Web3 is engineered to be trustless. Instead of placing trust in a corporation, users put their faith in the underlying code. The system is designed around principles of self-sovereign identity, a model that enables individuals and not platforms to control their own digital credentials. The technology itself is built to cryptographically verify transactions and identities, making it possible for users to connect and transact directly with one another.

A major upgrade to global trade

For decades, sending money across borders has been a slow and expensive process, with traditional banks charging large fees and taking days to complete transactions. The issue is experienced most acutely in developing nations, where remittance payments make up a significant portion of the gross domestic product.

Supporters say Web3 addresses this problem. Using digital currencies such as cryptocurrencies and stablecoins, funds can be sent across borders almost instantly and at a fraction of the cost while bypassing intermediary banks.

Significant challenges remain

The biggest challenge for Web3 is unclear regulations. Governments worldwide are scrambling to figure out how to regulate decentralized systems, creating an uncertain environment for both Web3 businesses and users. A key point of contention for regulators is how to apply existing anti-money laundering and know-your-customer laws, rules designed for centralized financial entities, to anonymous decentralized networks.

Scalability is another major roadblock. When usage on some popular blockchain networks spikes, transaction fees can soar and processing times slow to a crawl. The scalability problem undermines the technology's core promise of being fast and affordable.

Furthermore, since the user experience remains complicated for the average person. Managing private keys, using decentralized apps, and understanding smart contracts also requires a level of technical knowledge most users lack. As such, the road to widespread adoption looks difficult. Additionally, environmental groups and policymakers have criticized the energy consumption of some networks such as the Bitcoin network due to their outsized energy consumption.

There is hope

Major financial institutions, including some of Wall Street's largest firms, are beginning to offer cryptocurrency services amid a broader adoption of Web3 and blockchain solutions. BlackRock, an asset manager of significant scale, has recently introduced a bitcoin trust for institutional investors. Fidelity Digital Assets has also extended similar offerings to its client base.

Some other major corporations are also exploring business models based on the technology, with some utilizing non-fungible tokens for marketing purposes. At the same time, central banks and government agencies continue to develop their own digital currency programs.

The success of the adoption will heavily depend on continued technological improvements, clearer regulations and a significantly improved user experience.

Analysts say that the potential reward is significant and that the technology could potentially help unbanked people in developing economies have more direct access to financial services. With respect to the global population, the World Bank reports that around 1.4 billion adults do not have a bank account. The technology could allow such marginalized groups of people to use global financial services with just a smartphone and an internet connection.
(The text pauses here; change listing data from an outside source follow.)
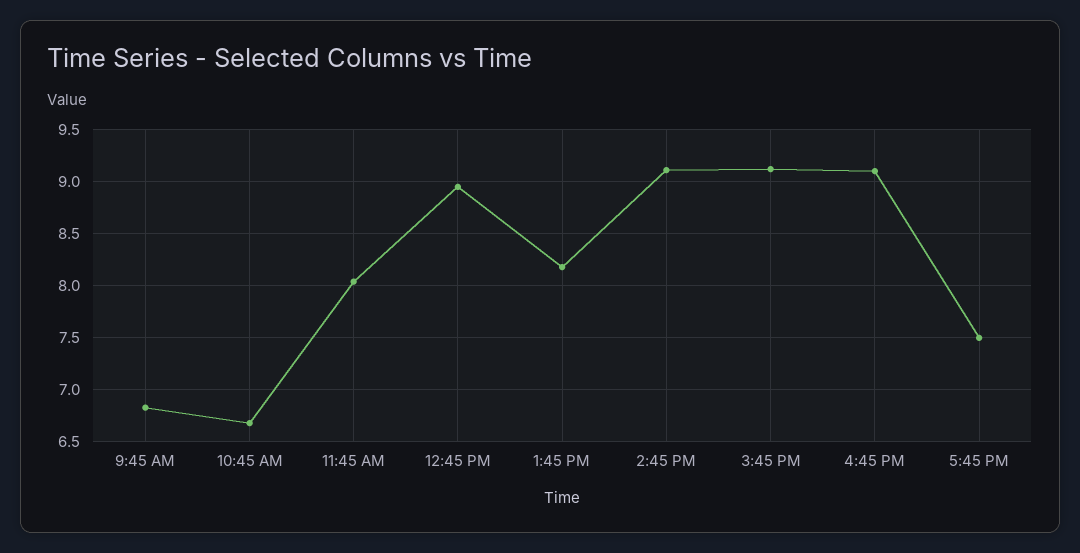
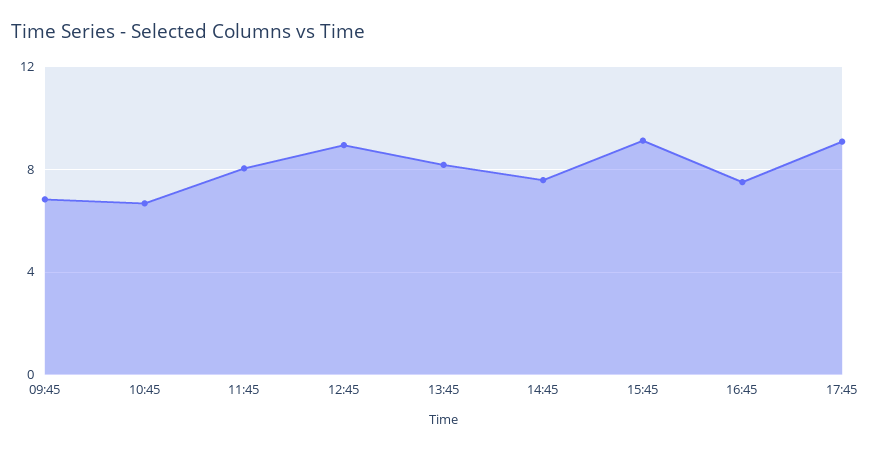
  {
    "9:45 AM": 6.8,
    "10:45 AM": 6.7,
    "11:45 AM": 8,
    "12:45 PM": 9,
    "1:45 PM": 8.2,
-   "2:45 PM": 9.1,
+   "2:45 PM": 7.5,
    "3:45 PM": 9.1,
-   "4:45 PM": 9.1,
+   "4:45 PM": 7.5,
-   "5:45 PM": 7.5
+   "5:45 PM": 9
  }

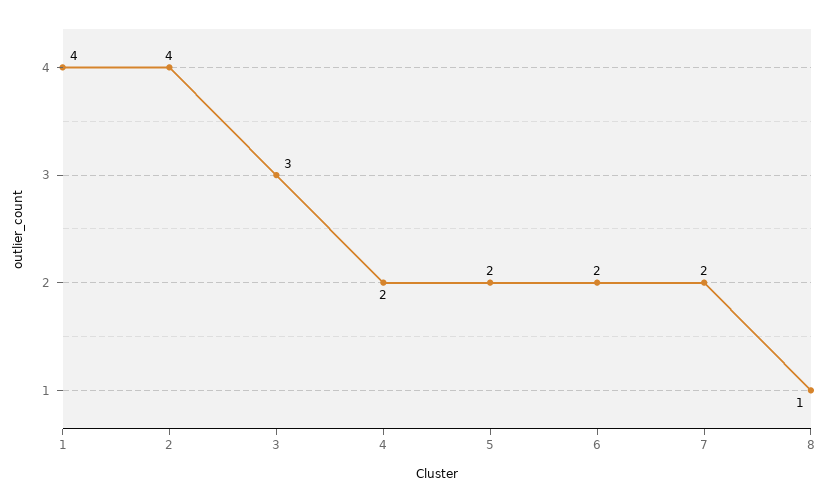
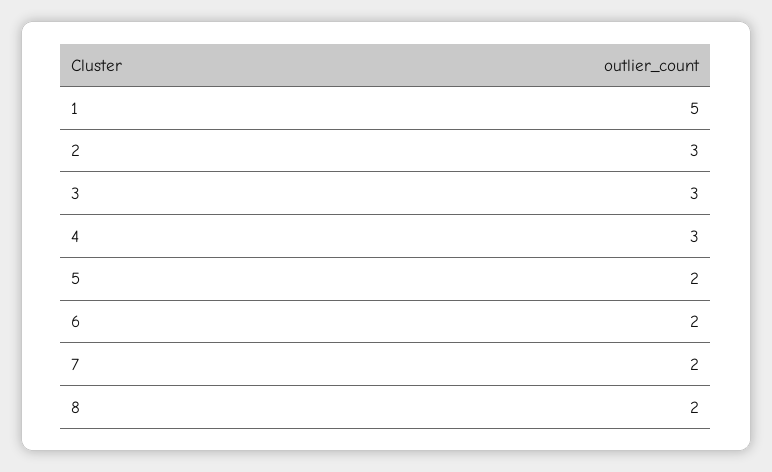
  {
-   "1": 4,
+   "1": 5,
-   "2": 4,
+   "2": 3,
    "3": 3,
-   "4": 2,
+   "4": 3,
    "5": 2,
    "6": 2,
    "7": 2,
-   "8": 1
+   "8": 2
  }

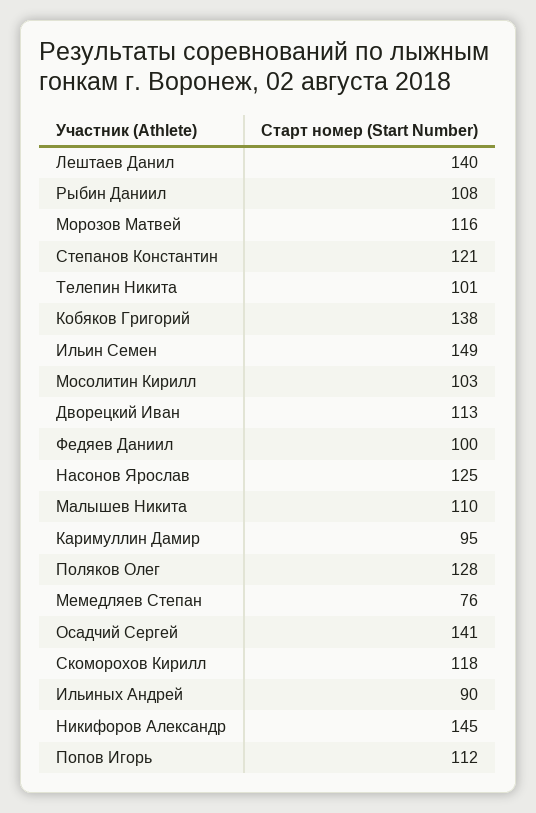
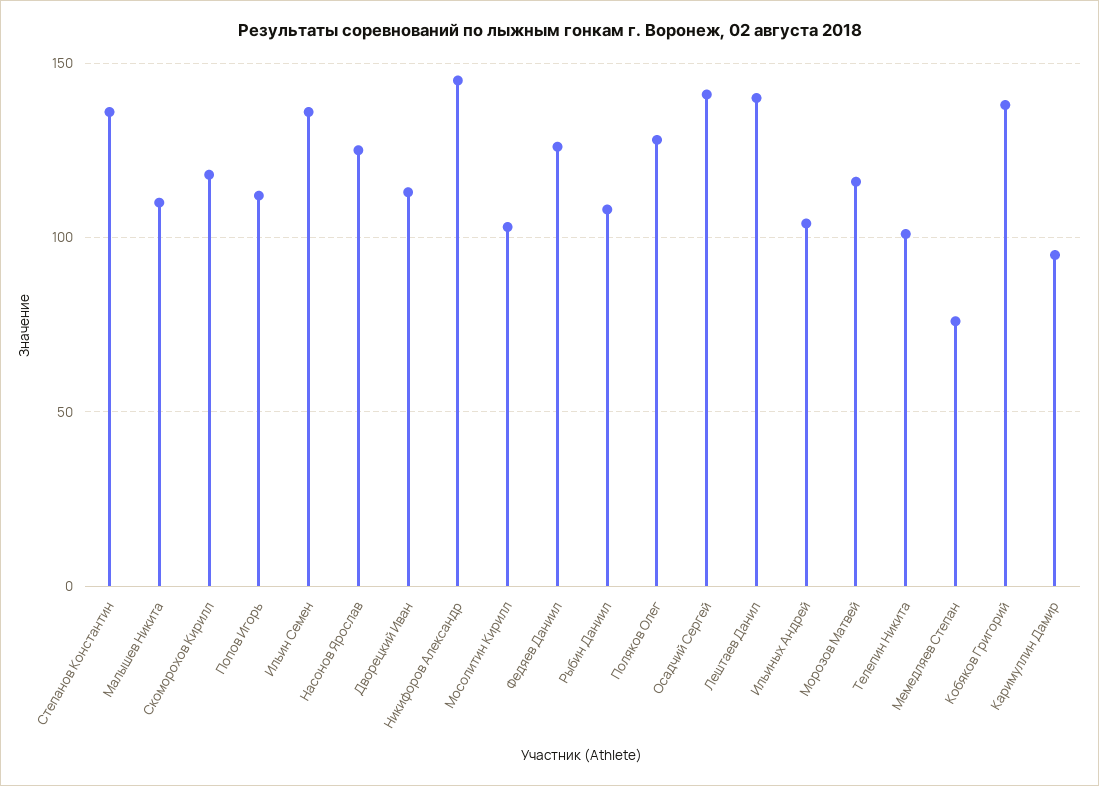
  {
    "Лештаев Данил": 140,
    "Рыбин Даниил": 108,
    "Морозов Матвей": 116,
-   "Степанов Константин": 121,
+   "Степанов Константин": 135,
    "Телепин Никита": 101,
    "Кобяков Григорий": 138,
-   "Ильин Семен": 149,
+   "Ильин Семен": 135,
    "Мосолитин Кирилл": 103,
    "Дворецкий Иван": 113,
-   "Федяев Даниил": 100,
+   "Федяев Даниил": 125,
    "Насонов Ярослав": 125,
    "Малышев Никита": 110,
    "Каримуллин Дамир": 95,
    "Поляков Олег": 128,
    "Мемедляев Степан": 76,
    "Осадчий Сергей": 141,
    "Скоморохов Кирилл": 118,
-   "Ильиных Андрей": 90,
+   "Ильиных Андрей": 105,
    "Никифоров Александр": 145,
    "Попов Игорь": 112
  }

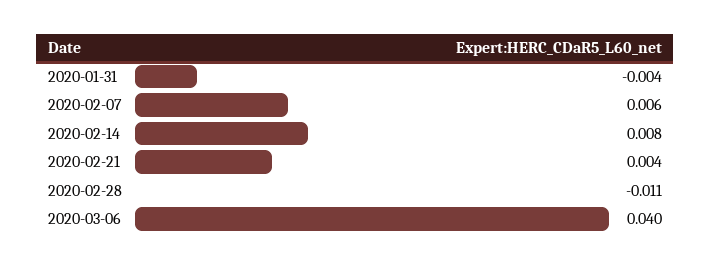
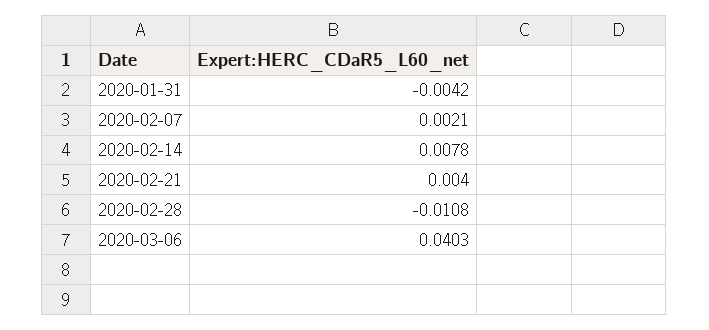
  {
    "2020-01-31": -0.0042,
-   "2020-02-07": 0.006,
+   "2020-02-07": 0.0021,
    "2020-02-14": 0.0078,
    "2020-02-21": 0.004,
    "2020-02-28": -0.0108,
    "2020-03-06": 0.0403
  }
The pace of innovation seems steady. The total value of assets committed to decentralized finance protocols has grown substantially in recent years, a development that indicates a growing interest in financial systems operating outside of legacy institutions. New Web3 financial products, governance models, and business structures are being tested and implemented in the Web3 space at a speed that far outpaces traditional finance.

What the growth of Web3 means for the future

Since Web3 represents more than just a technological update, experts believe the global economy of 2035 could look very different. International trade might flow through programmable smart contracts and traditional banks could operate alongside decentralized protocols. In addition to changes in commerce and banking, some industry observers predict a future where individuals gain greater control over their personal data, monetizing the information themselves by means of new decentralized identity platforms.